__What is needed__. The answer consists solely of the data below, reproduced exactly.

__Dataset entries__.
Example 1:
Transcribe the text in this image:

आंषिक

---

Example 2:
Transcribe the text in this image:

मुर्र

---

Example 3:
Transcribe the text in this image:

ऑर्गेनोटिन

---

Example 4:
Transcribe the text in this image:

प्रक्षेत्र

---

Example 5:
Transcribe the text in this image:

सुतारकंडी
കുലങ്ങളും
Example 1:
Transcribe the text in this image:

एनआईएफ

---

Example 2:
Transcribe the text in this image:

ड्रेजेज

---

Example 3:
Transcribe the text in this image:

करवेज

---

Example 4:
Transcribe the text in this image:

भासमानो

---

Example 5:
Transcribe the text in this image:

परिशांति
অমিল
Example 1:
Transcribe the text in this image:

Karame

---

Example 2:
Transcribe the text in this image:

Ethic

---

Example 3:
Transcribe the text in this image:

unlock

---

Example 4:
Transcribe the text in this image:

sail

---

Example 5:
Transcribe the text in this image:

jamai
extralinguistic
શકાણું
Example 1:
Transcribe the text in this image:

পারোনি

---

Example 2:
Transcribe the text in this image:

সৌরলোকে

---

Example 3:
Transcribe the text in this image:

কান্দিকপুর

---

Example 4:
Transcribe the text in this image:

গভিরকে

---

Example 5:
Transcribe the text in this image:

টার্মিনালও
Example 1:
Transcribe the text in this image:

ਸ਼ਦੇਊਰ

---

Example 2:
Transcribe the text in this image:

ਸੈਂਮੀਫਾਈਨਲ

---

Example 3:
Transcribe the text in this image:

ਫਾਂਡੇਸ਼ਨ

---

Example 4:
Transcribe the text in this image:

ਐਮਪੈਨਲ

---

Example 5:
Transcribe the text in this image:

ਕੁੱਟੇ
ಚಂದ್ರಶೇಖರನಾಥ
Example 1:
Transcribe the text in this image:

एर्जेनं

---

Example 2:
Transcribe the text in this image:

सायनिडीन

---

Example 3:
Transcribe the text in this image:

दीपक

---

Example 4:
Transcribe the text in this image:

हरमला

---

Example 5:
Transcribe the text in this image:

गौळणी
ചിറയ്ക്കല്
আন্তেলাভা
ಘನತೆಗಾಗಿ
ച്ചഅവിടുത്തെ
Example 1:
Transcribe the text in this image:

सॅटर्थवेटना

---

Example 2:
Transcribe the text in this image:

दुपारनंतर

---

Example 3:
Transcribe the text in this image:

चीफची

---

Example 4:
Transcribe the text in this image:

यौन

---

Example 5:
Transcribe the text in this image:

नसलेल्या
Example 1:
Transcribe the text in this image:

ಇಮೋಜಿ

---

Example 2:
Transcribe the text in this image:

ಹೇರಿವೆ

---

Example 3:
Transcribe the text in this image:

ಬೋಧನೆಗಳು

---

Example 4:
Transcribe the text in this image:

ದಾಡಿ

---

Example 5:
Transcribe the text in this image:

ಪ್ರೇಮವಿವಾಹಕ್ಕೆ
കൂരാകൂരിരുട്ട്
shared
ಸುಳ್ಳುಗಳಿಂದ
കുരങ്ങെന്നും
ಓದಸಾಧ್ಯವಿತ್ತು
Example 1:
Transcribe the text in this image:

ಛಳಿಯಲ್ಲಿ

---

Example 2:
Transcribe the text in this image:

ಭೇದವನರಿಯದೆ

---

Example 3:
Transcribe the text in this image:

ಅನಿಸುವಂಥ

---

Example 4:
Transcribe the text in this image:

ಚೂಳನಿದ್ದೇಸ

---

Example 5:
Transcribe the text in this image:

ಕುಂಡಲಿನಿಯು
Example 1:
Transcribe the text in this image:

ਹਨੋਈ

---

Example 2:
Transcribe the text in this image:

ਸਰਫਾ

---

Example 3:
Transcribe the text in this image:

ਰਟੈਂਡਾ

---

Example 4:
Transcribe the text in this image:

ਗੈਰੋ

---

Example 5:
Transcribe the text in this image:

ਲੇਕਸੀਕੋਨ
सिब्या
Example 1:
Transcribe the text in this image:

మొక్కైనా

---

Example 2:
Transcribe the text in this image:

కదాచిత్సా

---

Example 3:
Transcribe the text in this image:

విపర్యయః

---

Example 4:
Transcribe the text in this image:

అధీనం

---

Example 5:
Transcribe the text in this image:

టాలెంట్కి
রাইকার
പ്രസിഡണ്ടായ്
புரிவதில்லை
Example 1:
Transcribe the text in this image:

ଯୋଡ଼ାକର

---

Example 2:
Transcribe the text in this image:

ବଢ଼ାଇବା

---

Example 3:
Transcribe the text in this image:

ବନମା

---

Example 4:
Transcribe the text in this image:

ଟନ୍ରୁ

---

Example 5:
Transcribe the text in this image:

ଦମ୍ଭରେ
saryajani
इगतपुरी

__The completed task__.
Example 1:
Transcribe the text in this image:

आंषिक

---

Example 2:
Transcribe the text in this image:

मुर्र

---

Example 3:
Transcribe the text in this image:

ऑर्गेनोटिन

---

Example 4:
Transcribe the text in this image:

प्रक्षेत्र

---

Example 5:
Transcribe the text in this image:

सुतारकंडी
കുലങ്ങളും
Example 1:
Transcribe the text in this image:

एनआईएफ

---

Example 2:
Transcribe the text in this image:

ड्रेजेज

---

Example 3:
Transcribe the text in this image:

करवेज

---

Example 4:
Transcribe the text in this image:

भासमानो

---

Example 5:
Transcribe the text in this image:

परिशांति
অমিল
Example 1:
Transcribe the text in this image:

Karame

---

Example 2:
Transcribe the text in this image:

Ethic

---

Example 3:
Transcribe the text in this image:

unlock

---

Example 4:
Transcribe the text in this image:

sail

---

Example 5:
Transcribe the text in this image:

jamai
extralinguistic
શકાણું
Example 1:
Transcribe the text in this image:

পারোনি

---

Example 2:
Transcribe the text in this image:

সৌরলোকে

---

Example 3:
Transcribe the text in this image:

কান্দিকপুর

---

Example 4:
Transcribe the text in this image:

গভিরকে

---

Example 5:
Transcribe the text in this image:

টার্মিনালও
Example 1:
Transcribe the text in this image:

ਸ਼ਦੇਊਰ

---

Example 2:
Transcribe the text in this image:

ਸੈਂਮੀਫਾਈਨਲ

---

Example 3:
Transcribe the text in this image:

ਫਾਂਡੇਸ਼ਨ

---

Example 4:
Transcribe the text in this image:

ਐਮਪੈਨਲ

---

Example 5:
Transcribe the text in this image:

ਕੁੱਟੇ
ಚಂದ್ರಶೇಖರನಾಥ
Example 1:
Transcribe the text in this image:

एर्जेनं

---

Example 2:
Transcribe the text in this image:

सायनिडीन

---

Example 3:
Transcribe the text in this image:

दीपक

---

Example 4:
Transcribe the text in this image:

हरमला

---

Example 5:
Transcribe the text in this image:

गौळणी
ചിറയ്ക്കല്
আন্তেলাভা
ಘನತೆಗಾಗಿ
ച്ചഅവിടുത്തെ
Example 1:
Transcribe the text in this image:

सॅटर्थवेटना

---

Example 2:
Transcribe the text in this image:

दुपारनंतर

---

Example 3:
Transcribe the text in this image:

चीफची

---

Example 4:
Transcribe the text in this image:

यौन

---

Example 5:
Transcribe the text in this image:

नसलेल्या
Example 1:
Transcribe the text in this image:

ಇಮೋಜಿ

---

Example 2:
Transcribe the text in this image:

ಹೇರಿವೆ

---

Example 3:
Transcribe the text in this image:

ಬೋಧನೆಗಳು

---

Example 4:
Transcribe the text in this image:

ದಾಡಿ

---

Example 5:
Transcribe the text in this image:

ಪ್ರೇಮವಿವಾಹಕ್ಕೆ
കൂരാകൂരിരുട്ട്
shared
ಸುಳ್ಳುಗಳಿಂದ
കുരങ്ങെന്നും
ಓದಸಾಧ್ಯವಿತ್ತು
Example 1:
Transcribe the text in this image:

ಛಳಿಯಲ್ಲಿ

---

Example 2:
Transcribe the text in this image:

ಭೇದವನರಿಯದೆ

---

Example 3:
Transcribe the text in this image:

ಅನಿಸುವಂಥ

---

Example 4:
Transcribe the text in this image:

ಚೂಳನಿದ್ದೇಸ

---

Example 5:
Transcribe the text in this image:

ಕುಂಡಲಿನಿಯು
Example 1:
Transcribe the text in this image:

ਹਨੋਈ

---

Example 2:
Transcribe the text in this image:

ਸਰਫਾ

---

Example 3:
Transcribe the text in this image:

ਰਟੈਂਡਾ

---

Example 4:
Transcribe the text in this image:

ਗੈਰੋ

---

Example 5:
Transcribe the text in this image:

ਲੇਕਸੀਕੋਨ
सिब्या
Example 1:
Transcribe the text in this image:

మొక్కైనా

---

Example 2:
Transcribe the text in this image:

కదాచిత్సా

---

Example 3:
Transcribe the text in this image:

విపర్యయః

---

Example 4:
Transcribe the text in this image:

అధీనం

---

Example 5:
Transcribe the text in this image:

టాలెంట్కి
রাইকার
പ്രസിഡണ്ടായ്
புரிவதில்லை
Example 1:
Transcribe the text in this image:

ଯୋଡ଼ାକର

---

Example 2:
Transcribe the text in this image:

ବଢ଼ାଇବା

---

Example 3:
Transcribe the text in this image:

ବନମା

---

Example 4:
Transcribe the text in this image:

ଟନ୍ରୁ

---

Example 5:
Transcribe the text in this image:

ଦମ୍ଭରେ
saryajani
इगतपुरी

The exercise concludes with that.